National Grid paid energy firms £12.7million to turn off their wind turbines in the last three months of 2011, according to new figures revealed by Energy Minister Charles Hendry in Parliament. The National Grid will not reveal which energy firms were paid to make up this total.
Think tank Renewable Energy Foundation (REF) criticised the move as “opaque” and a “step in the wrong direction”.
Mr Hendry said a written statement to Parliament: “In 2011, constraint payments totalling £12.1 million were made to wind farms through the balancing mechanism. In addition, National Grid undertook a number of forward energy trades through the market in order to balance the system. These are also classed as constraint payments and resulted in £12.7 million being paid to windfarms.”
The news comes as REF publishes an online database which gives a detailed breakdown of all the wind farms ‘constrained’ in this way by the balancing mechanism, which National Grid operates.
It is calling on the industry regulator Ofgem to force National Grid to make this sort of information public in the “consumer interest”.
Dr John Constable, director of REF said: “The introduction of opaque trading arrangements to manage wind power is a very unwelcome step in the wrong direction and must be reversed without delay. It is time for the regulator, Ofgem, to do its job and step in to protect the consumer interest by ensuring that the UK’s electricity markets become more transparent not less.”

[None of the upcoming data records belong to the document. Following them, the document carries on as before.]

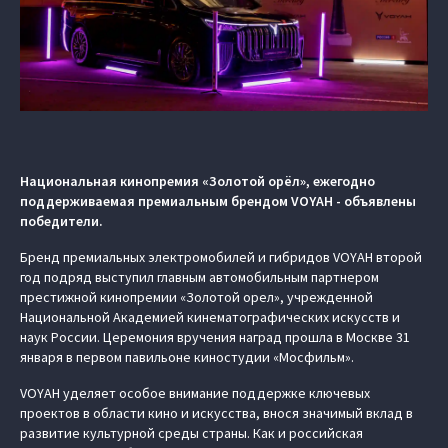
Национальная кинопремия «Золотой орёл», ежегодно
поддерживаемая премиальным брендом VOYAH - объявлены
победители.
Бренд премиальных электромобилей и гибридов VOYAH второй
год подряд выступил главным автомобильным партнером
престижной кинопремии «Золотой орел», учрежденной
Национальной Академией кинематографических искусств и
наук России. Церемония вручения наград прошла в Москве 31
января в первом павильоне киностудии «Мосфильм».
VOYAH уделяет особое внимание поддержке ключевых
проектов в области кино и искусства, внося значимый вклад в
развитие культурной среды страны. Как и российская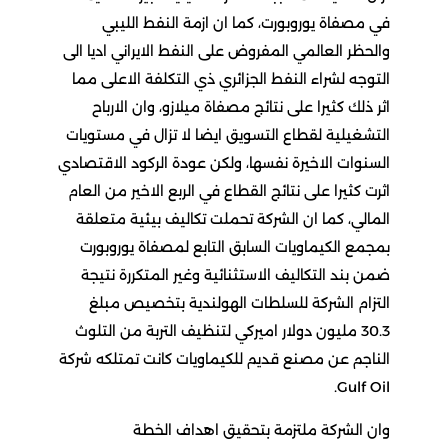
في مصفاة يوروبورت، كما ان ازمة النفط الليبي
والحظر العالمي المفروض على النفط الايراني اديا الى
التوجه لشراء النفط الجزائري ذي التكلفة الاعلى مما
اثر ذلك كثيرا على نتائج مصفاة ميلازو، وان الارباح
التشغيلية لقطاع التسويق ايضا لا تزال في مستويات
السنوات الاخيرة نفسها، ولكن عودة الركود الاقتصادي
اثرت كثيرا على نتائج القطاع في الربع الاخير من العام
المالي، كما ان الشركة تحملت تكاليف بيئية متعلقة
بمجمع الكيماويات السابق التابع لمصفاة يوروبورت
ضمن بند التكاليف الاستثنائية وغير المتكررة نتيجة
التزام الشركة للسلطات الهولندية بتخصيص مبلغ
30.3 مليون دولار اميركي لتنظيف التربة من التلوث
الناجم عن مصنع قديم للكيماويات كانت تمتلكه شركة
Gulf Oil.
وان الشركة ملتزمة بتحقيق اهداف الخطة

But when asked if it was trying to hide anything, a spokesperson for National Grid told ELN: “Absolutely not. We have contracts with generators and within that contract there’s a confidentiality agreement, just as there would be with contracts between suppliers and buyers in any other industry.
“Day ahead trades are another tool we have used for years with all types of generation. They help keep prices to manage constraints and balance the electricity transmission system as low as possible.”
Ofgem said it would review the rules on forward energy trades.
A spokesperson added: “Ofgem is currently reviewing the rules around generator behaviour when transmission constraints are active. In regards to forward energy trades, National Grid takes actions to reduce constraints costs and the contracts which they enter into with generators to minimise these balancing costs are commercially sensitive.”